(Your objective):
If a line in the data below holds the word "Additional", copy it.

(Records provided):
☆ ☆ ☆ ☆

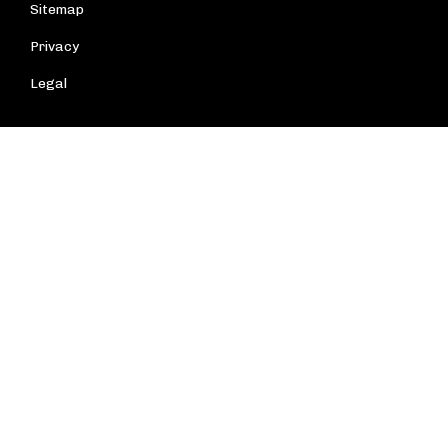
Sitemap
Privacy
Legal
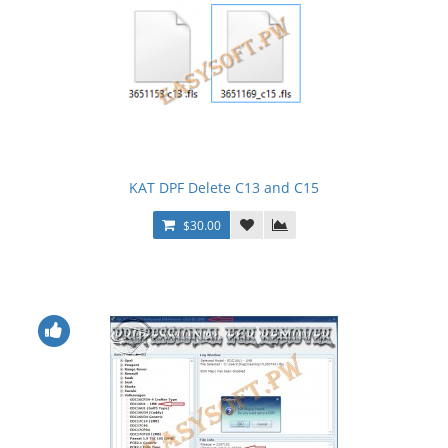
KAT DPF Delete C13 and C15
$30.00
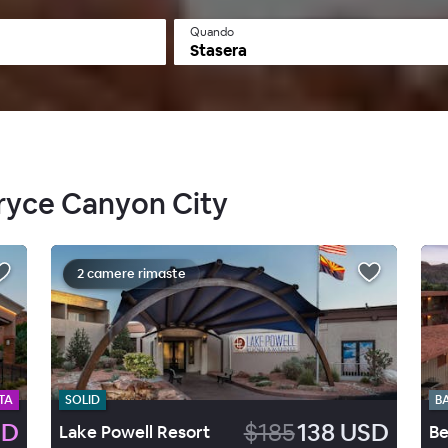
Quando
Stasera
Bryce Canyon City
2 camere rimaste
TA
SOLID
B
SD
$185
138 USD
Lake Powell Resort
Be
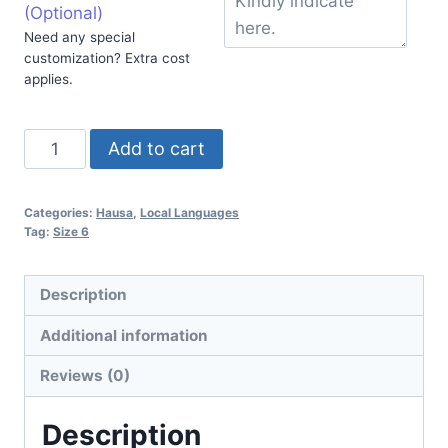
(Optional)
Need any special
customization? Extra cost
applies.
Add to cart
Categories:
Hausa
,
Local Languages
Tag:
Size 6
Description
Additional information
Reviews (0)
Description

☆ ☆ ☆ ☆

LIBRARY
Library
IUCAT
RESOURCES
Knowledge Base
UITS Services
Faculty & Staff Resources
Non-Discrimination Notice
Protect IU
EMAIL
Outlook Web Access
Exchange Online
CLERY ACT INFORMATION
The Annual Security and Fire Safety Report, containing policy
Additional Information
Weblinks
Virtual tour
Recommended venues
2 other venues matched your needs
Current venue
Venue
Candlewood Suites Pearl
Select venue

☆ ☆ ☆ ☆

(Worked solution):
Additional information
Additional Information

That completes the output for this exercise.